A acidificação com ácido L(+)-láctico, comparativamente com a efectuada com ácido L(+)-tartárico, apresenta uma maior eficácia quanto ao aumento da acidez total, embora tal se não verifique quanto à diminuição de pH. Tal facto é explicado pelos valores de potássio, de ácido L(+)-tartárico e de alcalinidade das cinzas que, e ainda mais uma vez, demonstram a ocorrência de precipitações de hidrogenotartarato de potássio nos vinhos acidificados com este ácido.

Comparação dos ensaios A (acidificação em mosto branco) e B (acidificação em vinho branco) No que se refere ao efeito sobre a diminuição de pH, a acidificação, mais eficiente com ácido L(+)-tartárico, é superior quando realizada em vinho.

Por outro lado, o efeito da acidificação sobre o aumento da acidez total, é mais eficiente com o emprego de ácido L(+)-láctico, e é superior quando realizada antes da fermentação (em mosto).

Os teores encontrados para os dois ácidos, bem como para o potássio e para a alcalinidade das cinzas explicam perfeitamente estes factos, como anteriormente se referiu: a acidificação com ácido L(+)-tartárico está sempre associada à precipitação de hidrogenotartarato de potássio, conduzindo pois a uma quebra de eficácia do seu poder acidificante, que pode inclusivamente ser inferior ao correspondente ao ácido L(+)-láctico, cujo emprego parece não afectar a estabilidade fisico-química do meio.

Por outro lado, nenhum dos agentes acidificantes parece originar precipitações de tartarato de cálcio de imediato, o que seria de esperar tendo em consideração a conhecida cinética associada a estas precipitações, bem como o facto das determinações analíticas nos vinhos terem sido realizadas muito cedo (apenas 3 meses após a vinificação).

Ensaio C (acidificação em vinho tinto) O efeito sobre o aumento da acidez total é idêntico para os dois agentes acidificantes, sendo o ácido L(+)-tartárico mais eficiente no que se refere ao efeito sobre a diminuição do pH, embora não tanto como seria de esperar tendo em consideração os valores de pK dos dois ácidos em questão. Os teores destes ácidos, de potássio e de alcalinidade das cinzas encontrados nos diferentes vinhos mais uma vez explicam este facto, demonstrando de novo a ocorrência de precipitações de hidrogenotartarato de potássio sempre associadas à acidificação com ácido L(+)-tartárico, facto que também Bertrand (1999) recentemente observou e que poderá também explicar alguns dados apresentados por Delfini et al. (1999).

### [Instruções]
1/ Segundo o excerto sobre a acidificação de mostos e vinhos, quanto tempo após a vinificação foram realizadas as determinações analíticas nos vinhos?
2/ Reproduza, do excerto sobre a acidificação de mostos e vinhos, todo o trecho que vai desde "Por outro lado, o" até "fisico-química do meio.".

### [Informação extraída]
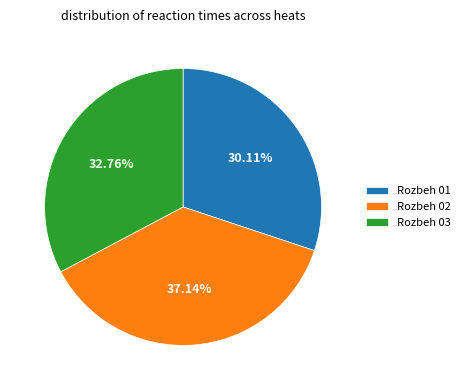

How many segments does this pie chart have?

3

==

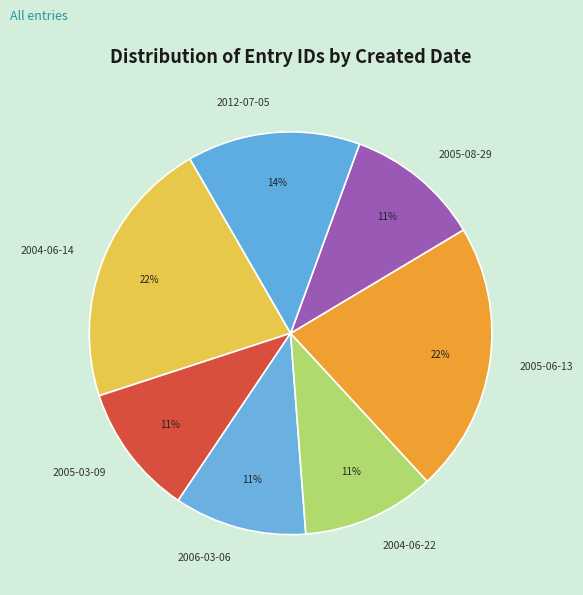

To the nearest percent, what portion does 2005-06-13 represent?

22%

--

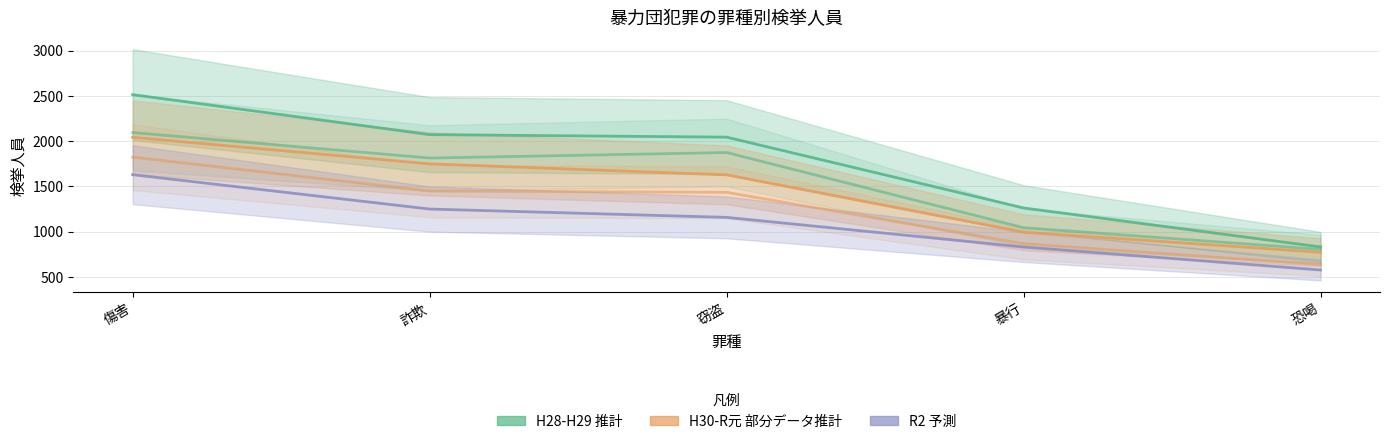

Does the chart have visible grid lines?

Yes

### [Conjunto de respostas]
1/ Apenas 3 meses após a vinificação.

2/
Por outro lado, o efeito da acidificação sobre o aumento da acidez total, é mais eficiente com o emprego de ácido L(+)-láctico, e é superior quando realizada antes da fermentação (em mosto).

Os teores encontrados para os dois ácidos, bem como para o potássio e para a alcalinidade das cinzas explicam perfeitamente estes factos, como anteriormente se referiu: a acidificação com ácido L(+)-tartárico está sempre associada à precipitação de hidrogenotartarato de potássio, conduzindo pois a uma quebra de eficácia do seu poder acidificante, que pode inclusivamente ser inferior ao correspondente ao ácido L(+)-láctico, cujo emprego parece não afectar a estabilidade fisico-química do meio.